I want to introduce v0.1 of ReactiveGraphs.jl. You can find the documentation here.
The purpose of this package is to facilitate the development of (currently mono-threaded) data processing applications that consume multiple asynchronous data sources. I’ve noticed that building these kinds of data processing apps quickly becomes complex and involves a lot of boilerplate code. This repository aims to provide a minimal framework to simplify the task.
The main idea is to construct a computation graph that clearly defines the data dependencies between nodes. With the graph definition in place, we can achieve the following:
- Propagate data by triggering computations of the descendants in a topological order.
- Conditionally deactivate parts of the graph based on the value of specific nodes. For instance, if a data source is lost, paused, not initialized, or contains invalid data, we may need to deactivate certain descendants.

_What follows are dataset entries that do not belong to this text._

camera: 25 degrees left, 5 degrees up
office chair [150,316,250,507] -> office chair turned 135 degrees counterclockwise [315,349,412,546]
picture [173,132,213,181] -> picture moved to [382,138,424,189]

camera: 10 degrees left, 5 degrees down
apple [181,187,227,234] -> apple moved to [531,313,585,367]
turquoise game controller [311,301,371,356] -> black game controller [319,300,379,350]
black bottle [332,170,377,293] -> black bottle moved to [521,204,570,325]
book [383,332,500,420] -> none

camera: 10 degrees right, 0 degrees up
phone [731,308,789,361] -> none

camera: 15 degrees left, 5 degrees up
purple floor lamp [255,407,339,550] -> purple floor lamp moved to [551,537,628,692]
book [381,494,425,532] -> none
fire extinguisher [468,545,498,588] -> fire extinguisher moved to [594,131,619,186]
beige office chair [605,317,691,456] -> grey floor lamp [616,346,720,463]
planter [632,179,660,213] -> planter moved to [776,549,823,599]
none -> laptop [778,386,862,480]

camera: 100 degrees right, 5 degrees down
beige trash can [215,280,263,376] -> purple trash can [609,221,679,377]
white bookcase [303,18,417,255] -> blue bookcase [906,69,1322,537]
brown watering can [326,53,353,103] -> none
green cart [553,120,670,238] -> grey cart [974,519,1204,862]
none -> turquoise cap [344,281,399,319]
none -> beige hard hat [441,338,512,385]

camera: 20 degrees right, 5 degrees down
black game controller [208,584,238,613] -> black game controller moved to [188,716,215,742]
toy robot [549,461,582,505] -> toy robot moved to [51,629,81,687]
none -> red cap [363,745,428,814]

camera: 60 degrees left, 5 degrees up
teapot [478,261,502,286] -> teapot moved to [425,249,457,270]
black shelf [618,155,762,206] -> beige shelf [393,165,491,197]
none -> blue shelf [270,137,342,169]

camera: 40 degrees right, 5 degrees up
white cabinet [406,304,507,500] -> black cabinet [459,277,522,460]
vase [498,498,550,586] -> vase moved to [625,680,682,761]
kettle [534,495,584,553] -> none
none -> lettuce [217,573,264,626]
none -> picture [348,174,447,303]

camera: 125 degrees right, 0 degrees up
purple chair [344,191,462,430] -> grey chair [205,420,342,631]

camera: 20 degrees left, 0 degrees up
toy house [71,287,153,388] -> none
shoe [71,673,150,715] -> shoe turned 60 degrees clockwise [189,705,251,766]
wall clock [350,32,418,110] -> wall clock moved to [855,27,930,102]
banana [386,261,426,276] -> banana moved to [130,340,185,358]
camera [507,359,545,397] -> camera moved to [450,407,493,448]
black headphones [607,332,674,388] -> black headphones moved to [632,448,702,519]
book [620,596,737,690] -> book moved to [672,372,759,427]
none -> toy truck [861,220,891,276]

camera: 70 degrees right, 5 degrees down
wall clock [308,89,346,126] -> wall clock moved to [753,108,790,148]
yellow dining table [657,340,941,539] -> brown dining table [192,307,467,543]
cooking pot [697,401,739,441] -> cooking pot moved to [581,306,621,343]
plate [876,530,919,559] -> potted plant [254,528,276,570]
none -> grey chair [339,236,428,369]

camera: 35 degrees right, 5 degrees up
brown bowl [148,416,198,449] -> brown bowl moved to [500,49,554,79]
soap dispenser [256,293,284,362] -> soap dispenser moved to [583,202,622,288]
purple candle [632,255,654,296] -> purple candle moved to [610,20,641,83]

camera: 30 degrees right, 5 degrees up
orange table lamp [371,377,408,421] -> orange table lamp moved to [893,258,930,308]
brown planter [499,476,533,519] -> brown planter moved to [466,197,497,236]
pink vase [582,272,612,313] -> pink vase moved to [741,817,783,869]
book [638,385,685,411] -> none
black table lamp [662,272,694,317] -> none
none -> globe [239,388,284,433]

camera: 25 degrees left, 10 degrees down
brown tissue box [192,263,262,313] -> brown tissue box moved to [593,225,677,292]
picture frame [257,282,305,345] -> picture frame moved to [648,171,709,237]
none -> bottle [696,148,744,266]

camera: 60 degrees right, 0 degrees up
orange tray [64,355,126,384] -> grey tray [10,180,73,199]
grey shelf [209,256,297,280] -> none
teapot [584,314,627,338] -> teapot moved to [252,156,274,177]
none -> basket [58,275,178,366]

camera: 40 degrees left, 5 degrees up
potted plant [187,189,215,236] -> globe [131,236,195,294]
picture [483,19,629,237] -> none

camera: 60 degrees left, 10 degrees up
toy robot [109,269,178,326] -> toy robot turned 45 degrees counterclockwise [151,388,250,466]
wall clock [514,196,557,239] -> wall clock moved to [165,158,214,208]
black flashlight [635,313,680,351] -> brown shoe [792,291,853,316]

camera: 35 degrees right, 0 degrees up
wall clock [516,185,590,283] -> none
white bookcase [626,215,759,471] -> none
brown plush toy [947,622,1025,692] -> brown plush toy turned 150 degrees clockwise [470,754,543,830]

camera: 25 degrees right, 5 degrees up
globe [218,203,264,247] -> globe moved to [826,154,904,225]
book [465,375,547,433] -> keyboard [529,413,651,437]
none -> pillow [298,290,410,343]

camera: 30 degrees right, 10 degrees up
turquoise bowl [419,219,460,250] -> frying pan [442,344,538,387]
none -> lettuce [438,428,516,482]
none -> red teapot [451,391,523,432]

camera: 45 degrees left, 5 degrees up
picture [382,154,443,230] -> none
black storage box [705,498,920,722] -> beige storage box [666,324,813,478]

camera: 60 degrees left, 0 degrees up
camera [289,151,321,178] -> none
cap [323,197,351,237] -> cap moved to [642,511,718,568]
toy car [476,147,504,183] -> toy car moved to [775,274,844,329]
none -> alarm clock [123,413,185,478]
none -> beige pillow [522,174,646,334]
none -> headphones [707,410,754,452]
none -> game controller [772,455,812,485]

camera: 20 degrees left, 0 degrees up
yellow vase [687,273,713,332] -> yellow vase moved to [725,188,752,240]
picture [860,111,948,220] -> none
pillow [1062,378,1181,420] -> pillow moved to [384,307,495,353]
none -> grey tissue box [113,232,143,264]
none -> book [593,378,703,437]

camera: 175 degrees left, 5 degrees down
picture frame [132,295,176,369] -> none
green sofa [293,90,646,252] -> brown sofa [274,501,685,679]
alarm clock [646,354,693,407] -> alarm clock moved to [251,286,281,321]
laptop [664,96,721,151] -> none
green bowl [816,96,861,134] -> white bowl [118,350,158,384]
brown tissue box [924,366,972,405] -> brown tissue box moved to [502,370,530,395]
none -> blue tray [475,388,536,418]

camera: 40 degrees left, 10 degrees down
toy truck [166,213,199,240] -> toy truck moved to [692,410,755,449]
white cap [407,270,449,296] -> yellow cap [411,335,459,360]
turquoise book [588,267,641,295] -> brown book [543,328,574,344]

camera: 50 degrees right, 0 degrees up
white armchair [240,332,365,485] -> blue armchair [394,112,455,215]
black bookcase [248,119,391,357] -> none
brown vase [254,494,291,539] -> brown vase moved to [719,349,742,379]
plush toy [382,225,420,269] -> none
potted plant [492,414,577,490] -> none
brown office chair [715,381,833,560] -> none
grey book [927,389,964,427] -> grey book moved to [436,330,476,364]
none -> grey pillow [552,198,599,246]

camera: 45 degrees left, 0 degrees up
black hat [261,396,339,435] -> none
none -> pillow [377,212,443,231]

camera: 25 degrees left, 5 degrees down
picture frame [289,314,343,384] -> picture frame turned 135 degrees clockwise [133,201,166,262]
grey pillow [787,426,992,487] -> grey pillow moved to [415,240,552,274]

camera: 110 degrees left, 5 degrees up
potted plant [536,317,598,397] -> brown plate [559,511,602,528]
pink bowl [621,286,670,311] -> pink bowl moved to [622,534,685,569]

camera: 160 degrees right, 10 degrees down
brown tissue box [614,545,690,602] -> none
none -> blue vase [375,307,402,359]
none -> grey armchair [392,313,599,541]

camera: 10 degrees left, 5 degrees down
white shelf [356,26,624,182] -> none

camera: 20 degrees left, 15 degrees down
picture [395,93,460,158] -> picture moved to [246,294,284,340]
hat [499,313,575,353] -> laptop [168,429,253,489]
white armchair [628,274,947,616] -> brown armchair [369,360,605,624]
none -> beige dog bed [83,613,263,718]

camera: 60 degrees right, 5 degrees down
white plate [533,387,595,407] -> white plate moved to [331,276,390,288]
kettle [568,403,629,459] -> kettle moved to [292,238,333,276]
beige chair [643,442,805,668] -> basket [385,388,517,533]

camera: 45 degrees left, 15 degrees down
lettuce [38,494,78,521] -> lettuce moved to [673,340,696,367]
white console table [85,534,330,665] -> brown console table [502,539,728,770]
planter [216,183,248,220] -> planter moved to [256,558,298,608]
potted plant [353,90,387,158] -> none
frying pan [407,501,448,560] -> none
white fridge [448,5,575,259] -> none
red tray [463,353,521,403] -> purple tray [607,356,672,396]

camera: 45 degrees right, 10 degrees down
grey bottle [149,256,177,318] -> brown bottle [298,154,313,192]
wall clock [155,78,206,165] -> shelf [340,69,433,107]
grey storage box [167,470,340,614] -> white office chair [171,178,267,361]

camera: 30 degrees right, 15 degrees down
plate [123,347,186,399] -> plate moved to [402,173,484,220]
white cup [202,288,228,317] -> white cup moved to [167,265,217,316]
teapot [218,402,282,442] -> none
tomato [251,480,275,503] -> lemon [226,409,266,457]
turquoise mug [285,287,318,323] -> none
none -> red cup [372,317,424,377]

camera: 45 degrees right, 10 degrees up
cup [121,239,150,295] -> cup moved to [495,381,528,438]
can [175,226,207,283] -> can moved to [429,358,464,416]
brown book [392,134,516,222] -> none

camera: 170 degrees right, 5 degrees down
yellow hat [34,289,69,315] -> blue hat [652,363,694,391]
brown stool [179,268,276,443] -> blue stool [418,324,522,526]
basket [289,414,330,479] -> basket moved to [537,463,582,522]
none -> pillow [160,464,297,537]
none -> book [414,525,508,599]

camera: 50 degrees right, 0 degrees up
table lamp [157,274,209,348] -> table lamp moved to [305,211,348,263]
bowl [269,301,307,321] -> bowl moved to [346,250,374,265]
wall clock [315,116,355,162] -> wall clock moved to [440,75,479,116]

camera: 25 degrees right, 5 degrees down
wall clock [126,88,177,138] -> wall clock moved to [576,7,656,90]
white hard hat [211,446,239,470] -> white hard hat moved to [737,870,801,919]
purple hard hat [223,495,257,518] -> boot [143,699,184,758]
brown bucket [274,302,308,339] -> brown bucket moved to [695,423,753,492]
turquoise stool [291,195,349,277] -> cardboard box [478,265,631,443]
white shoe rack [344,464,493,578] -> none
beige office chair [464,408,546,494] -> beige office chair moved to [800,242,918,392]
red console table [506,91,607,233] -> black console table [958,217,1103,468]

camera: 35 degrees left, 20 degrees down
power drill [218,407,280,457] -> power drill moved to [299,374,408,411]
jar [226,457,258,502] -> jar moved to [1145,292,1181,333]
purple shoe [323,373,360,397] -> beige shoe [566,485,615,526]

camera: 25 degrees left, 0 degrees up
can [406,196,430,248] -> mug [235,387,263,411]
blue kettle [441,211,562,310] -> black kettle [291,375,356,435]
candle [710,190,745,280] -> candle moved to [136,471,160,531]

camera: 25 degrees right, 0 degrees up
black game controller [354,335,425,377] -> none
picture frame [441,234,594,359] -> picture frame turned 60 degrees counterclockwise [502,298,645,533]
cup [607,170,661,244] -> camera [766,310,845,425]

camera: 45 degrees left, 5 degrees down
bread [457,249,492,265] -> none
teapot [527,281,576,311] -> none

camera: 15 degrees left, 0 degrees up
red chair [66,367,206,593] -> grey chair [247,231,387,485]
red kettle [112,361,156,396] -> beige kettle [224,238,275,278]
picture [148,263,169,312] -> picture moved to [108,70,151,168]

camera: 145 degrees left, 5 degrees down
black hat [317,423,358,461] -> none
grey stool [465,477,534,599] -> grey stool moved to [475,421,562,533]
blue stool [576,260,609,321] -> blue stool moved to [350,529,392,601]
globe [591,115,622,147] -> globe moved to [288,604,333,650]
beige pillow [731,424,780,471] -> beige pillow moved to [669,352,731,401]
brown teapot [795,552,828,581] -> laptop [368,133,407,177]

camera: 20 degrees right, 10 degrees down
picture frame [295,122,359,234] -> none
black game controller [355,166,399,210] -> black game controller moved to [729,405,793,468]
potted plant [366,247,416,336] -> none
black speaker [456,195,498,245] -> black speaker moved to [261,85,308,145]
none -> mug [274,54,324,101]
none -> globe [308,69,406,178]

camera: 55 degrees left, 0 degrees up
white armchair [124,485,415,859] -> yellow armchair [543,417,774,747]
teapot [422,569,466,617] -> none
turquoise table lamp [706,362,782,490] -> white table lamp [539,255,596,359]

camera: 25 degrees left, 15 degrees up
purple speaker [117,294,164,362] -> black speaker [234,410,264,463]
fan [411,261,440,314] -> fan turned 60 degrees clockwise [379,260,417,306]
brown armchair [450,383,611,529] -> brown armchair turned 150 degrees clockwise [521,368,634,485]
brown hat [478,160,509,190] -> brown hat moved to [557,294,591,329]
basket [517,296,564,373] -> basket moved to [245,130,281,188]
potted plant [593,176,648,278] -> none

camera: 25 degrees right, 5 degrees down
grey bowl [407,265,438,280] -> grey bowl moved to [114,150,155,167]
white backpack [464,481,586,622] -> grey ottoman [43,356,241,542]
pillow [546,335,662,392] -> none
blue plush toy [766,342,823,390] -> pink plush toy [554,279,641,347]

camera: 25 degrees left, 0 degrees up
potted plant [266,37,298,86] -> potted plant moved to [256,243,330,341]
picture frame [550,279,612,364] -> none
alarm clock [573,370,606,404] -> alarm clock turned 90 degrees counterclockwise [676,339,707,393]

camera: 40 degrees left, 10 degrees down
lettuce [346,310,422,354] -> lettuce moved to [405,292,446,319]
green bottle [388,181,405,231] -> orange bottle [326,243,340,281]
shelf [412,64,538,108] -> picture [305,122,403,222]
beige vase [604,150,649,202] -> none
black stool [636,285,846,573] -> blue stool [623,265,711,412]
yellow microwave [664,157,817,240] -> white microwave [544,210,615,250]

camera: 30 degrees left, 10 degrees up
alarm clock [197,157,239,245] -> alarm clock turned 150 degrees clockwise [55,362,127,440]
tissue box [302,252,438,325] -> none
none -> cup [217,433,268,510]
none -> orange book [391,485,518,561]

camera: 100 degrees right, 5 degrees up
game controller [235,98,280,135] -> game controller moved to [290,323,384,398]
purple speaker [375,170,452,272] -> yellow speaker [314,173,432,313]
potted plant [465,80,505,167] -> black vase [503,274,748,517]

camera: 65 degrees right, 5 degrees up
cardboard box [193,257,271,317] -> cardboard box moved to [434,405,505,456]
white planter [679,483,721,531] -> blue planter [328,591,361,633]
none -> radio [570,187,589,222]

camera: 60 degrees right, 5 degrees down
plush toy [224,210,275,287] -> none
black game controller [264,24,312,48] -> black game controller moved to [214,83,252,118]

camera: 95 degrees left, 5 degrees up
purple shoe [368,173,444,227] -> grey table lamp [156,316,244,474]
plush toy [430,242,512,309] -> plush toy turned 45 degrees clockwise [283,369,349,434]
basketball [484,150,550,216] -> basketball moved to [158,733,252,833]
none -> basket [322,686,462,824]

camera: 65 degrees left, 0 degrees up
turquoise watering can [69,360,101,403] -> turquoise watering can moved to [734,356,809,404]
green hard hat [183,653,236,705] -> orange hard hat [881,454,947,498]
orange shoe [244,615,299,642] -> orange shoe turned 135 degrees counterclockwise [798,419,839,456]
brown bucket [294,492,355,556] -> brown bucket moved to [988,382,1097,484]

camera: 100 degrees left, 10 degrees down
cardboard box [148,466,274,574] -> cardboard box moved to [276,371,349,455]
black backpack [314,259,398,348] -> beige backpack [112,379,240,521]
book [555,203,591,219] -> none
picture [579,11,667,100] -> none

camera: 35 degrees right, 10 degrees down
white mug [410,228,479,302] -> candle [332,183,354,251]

The package includes tools to accomplish this, as it tends to be where most of the boilerplate code is required.
Additionally, I believe this package can be beneficial in the following ways:
- Testing: By breaking an application into nodes that can be tested independently of the rest of the graph.
- Clarifying the overall behavior of applications by constructing a computational graph.
The focus of this package is on low-latency processing. The library is fast and allocation-free. To achieve this, the graph definition is represented by a type rather than an instance of a graph. This allows for dispatching methods that efficiently update the state of the graph.
I am looking forward to receiving feedback on the package’s API, implementation, and your experiences with data processing applications. Thank you!
What is the difference to Dagger.jl? Both seems to process a computational graph.
They both require the user to divide one computation into smaller ones, but their objectives differ, I believe.
In the case of Dagger.jl, the aim is to utilize multiple processors to accelerate the entire computation. In this scenario, the computations should be substantial enough to offset the costs associated with scheduling and data movement.
On the other hand, with ReactiveGraphs.jl, the goal is not to speed up the computations but rather to structure the application in a different (and hopefully improved) manner. I anticipate that this package would assist in handling the asynchronicity of data sources, typically relying on the graph to manage conditional evaluation.
Overall, the use cases appear to be distinct. Dagger.jl appears to be more suitable for parallelizing a single large computation at a time, whereas ReactiveGraphs.jl seems better suited for processing asynchronous data sources in a low-latency environment.
Interesting project! I was confused by the documentation starting with the second code block, because the dependencies of
node_2 don’t seem to match was in the figure at the beginning.
node_2 = map(node_1, input_1, input_2)
node_2 will depend on those arguments, no? But in the figure it looks like
node_2 should depend on only
input_2 (box B).
I wonder if they can share the same api and change just backend. That would be fun. But to be honest, I am more interested in Dagger + automatic differentiation.
Nice package, how can I get node values?
Thanks! That’s an interesting question!
First of all, you can create a node that extracts its parent node’s value and stores it in a reference or vector (that’s how I test the package).
Technically, I could also provide efficient functions to directly access the values. However, I chose not to do so because there shouldn’t be a need for it. This may be a subjective opinion, but here’s my understanding: since the package is meant to simplify the handling of edge cases (such as uninitialized or invalid data) through the
select methods, by accessing the values of the nodes “outside of the graph,” you may end up manually handling edge cases that could have been avoided. Therefore, I decided that it was better not to facilitate this usage.
I would love to hear your thoughts on this. I can certainly provide accessor methods and (optionnaly) document that they should primarily be used for debugging purposes, to make the package more user-friendly.
Hey @LeePhillips. The graph and the example are actually independent. I realize it is unclear. I will improve the documentation to avoid this confusion. Thank you!
I would expect that printing any node in the REPL shows its current value also.
Very cool package! There’s definitely been an unfulfilled need for a DAG processor which supports streaming and also is subject to cross-vertex optimizations. In the future, when Dagger gains support for streaming and for DAG optimizations, we could look at “lowering” DAGs to ReactiveGraphs for better performance.